*** Block opens ***

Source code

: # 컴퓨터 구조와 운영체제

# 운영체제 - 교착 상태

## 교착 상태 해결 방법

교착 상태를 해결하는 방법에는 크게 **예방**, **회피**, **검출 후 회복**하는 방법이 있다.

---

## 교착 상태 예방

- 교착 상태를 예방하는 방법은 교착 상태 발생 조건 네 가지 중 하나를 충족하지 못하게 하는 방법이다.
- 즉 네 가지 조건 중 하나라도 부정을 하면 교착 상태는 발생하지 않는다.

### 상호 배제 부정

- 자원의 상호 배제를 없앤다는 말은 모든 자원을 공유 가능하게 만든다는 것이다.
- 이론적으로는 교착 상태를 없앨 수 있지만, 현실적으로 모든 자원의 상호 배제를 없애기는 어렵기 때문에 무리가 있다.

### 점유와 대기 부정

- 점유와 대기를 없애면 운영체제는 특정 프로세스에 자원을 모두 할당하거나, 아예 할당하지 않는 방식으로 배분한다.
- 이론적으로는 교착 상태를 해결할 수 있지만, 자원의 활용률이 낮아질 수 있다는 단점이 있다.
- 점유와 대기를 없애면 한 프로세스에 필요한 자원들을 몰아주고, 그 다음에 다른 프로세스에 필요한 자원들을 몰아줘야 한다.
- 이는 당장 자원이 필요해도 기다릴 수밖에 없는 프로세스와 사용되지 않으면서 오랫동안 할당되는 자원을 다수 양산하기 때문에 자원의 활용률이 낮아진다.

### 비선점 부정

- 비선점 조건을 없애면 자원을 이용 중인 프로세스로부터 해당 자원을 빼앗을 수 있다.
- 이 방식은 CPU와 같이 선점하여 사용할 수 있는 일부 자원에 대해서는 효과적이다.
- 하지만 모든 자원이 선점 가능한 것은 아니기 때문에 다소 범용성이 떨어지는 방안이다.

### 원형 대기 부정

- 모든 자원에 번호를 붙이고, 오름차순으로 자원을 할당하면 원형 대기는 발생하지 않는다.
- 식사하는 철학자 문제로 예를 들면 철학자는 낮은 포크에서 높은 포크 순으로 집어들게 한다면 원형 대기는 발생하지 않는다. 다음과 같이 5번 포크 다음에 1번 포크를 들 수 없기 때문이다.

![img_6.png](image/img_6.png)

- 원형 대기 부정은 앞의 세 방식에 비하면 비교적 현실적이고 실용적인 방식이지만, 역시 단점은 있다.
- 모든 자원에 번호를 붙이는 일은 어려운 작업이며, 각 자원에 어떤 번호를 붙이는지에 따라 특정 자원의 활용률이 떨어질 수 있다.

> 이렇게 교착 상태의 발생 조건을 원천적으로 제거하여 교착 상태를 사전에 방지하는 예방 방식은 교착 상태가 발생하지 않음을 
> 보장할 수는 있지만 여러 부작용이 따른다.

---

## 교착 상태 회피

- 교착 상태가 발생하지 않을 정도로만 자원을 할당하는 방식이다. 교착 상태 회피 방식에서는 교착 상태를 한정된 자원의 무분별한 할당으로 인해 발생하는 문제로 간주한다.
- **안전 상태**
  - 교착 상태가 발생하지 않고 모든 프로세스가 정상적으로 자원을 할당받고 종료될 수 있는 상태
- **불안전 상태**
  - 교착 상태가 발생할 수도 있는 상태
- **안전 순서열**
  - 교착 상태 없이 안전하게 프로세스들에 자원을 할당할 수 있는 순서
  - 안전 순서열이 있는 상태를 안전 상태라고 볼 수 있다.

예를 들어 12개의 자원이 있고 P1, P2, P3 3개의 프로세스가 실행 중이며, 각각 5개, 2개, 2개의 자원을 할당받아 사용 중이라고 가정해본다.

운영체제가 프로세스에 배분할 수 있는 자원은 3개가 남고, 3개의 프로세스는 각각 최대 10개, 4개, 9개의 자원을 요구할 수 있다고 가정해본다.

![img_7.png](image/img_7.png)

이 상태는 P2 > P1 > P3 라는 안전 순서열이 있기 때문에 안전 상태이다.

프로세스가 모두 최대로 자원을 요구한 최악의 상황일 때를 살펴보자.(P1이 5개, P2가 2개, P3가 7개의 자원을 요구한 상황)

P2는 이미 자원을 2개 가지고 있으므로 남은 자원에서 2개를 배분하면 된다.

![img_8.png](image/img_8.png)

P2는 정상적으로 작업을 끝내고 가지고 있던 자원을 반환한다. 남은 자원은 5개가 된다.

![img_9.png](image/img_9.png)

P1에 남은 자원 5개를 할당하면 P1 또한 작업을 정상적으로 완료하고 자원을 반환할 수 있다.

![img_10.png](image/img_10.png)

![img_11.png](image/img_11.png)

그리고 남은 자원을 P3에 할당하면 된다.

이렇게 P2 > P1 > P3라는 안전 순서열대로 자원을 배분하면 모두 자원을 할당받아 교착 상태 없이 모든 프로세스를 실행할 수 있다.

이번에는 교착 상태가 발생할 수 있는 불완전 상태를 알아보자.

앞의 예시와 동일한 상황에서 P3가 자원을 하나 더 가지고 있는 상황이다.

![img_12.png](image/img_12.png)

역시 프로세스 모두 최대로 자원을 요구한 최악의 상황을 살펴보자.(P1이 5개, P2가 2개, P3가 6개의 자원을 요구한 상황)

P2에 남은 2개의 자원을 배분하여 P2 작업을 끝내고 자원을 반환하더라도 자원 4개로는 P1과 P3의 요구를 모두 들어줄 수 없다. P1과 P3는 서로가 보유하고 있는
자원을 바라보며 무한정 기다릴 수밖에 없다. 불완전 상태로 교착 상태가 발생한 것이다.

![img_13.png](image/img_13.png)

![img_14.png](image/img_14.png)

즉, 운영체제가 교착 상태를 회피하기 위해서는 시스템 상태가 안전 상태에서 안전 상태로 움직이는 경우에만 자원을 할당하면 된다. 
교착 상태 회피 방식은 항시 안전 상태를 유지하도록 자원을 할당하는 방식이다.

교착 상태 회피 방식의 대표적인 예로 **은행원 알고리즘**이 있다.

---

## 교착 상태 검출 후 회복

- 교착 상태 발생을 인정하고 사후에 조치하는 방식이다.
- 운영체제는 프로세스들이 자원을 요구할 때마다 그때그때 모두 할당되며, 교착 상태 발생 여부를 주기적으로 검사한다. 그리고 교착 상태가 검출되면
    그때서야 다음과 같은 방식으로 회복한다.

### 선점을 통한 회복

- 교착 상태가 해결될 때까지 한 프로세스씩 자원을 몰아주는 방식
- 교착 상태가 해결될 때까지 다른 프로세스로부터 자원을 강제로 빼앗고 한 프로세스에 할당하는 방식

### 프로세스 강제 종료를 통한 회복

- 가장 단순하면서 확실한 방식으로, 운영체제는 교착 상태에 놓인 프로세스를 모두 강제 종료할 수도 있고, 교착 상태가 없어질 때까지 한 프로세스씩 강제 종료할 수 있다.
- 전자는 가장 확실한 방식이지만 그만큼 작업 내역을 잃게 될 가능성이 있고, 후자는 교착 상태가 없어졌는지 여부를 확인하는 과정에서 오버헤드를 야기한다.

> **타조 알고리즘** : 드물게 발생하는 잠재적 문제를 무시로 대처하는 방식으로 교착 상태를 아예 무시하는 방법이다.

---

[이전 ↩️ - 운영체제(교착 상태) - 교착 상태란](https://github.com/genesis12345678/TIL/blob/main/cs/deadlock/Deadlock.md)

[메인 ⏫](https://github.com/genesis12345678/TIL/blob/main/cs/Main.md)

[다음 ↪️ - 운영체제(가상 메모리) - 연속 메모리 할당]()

*** Block closes ***

(EXERCISE DESCRIPTION) The answer must consist of every line from the entries that holds the string "프로세스가".

(PROBLEM SOLUTION)
  - 교착 상태가 발생하지 않고 모든 프로세스가 정상적으로 자원을 할당받고 종료될 수 있는 상태
예를 들어 12개의 자원이 있고 P1, P2, P3 3개의 프로세스가 실행 중이며, 각각 5개, 2개, 2개의 자원을 할당받아 사용 중이라고 가정해본다.
프로세스가 모두 최대로 자원을 요구한 최악의 상황일 때를 살펴보자.(P1이 5개, P2가 2개, P3가 7개의 자원을 요구한 상황)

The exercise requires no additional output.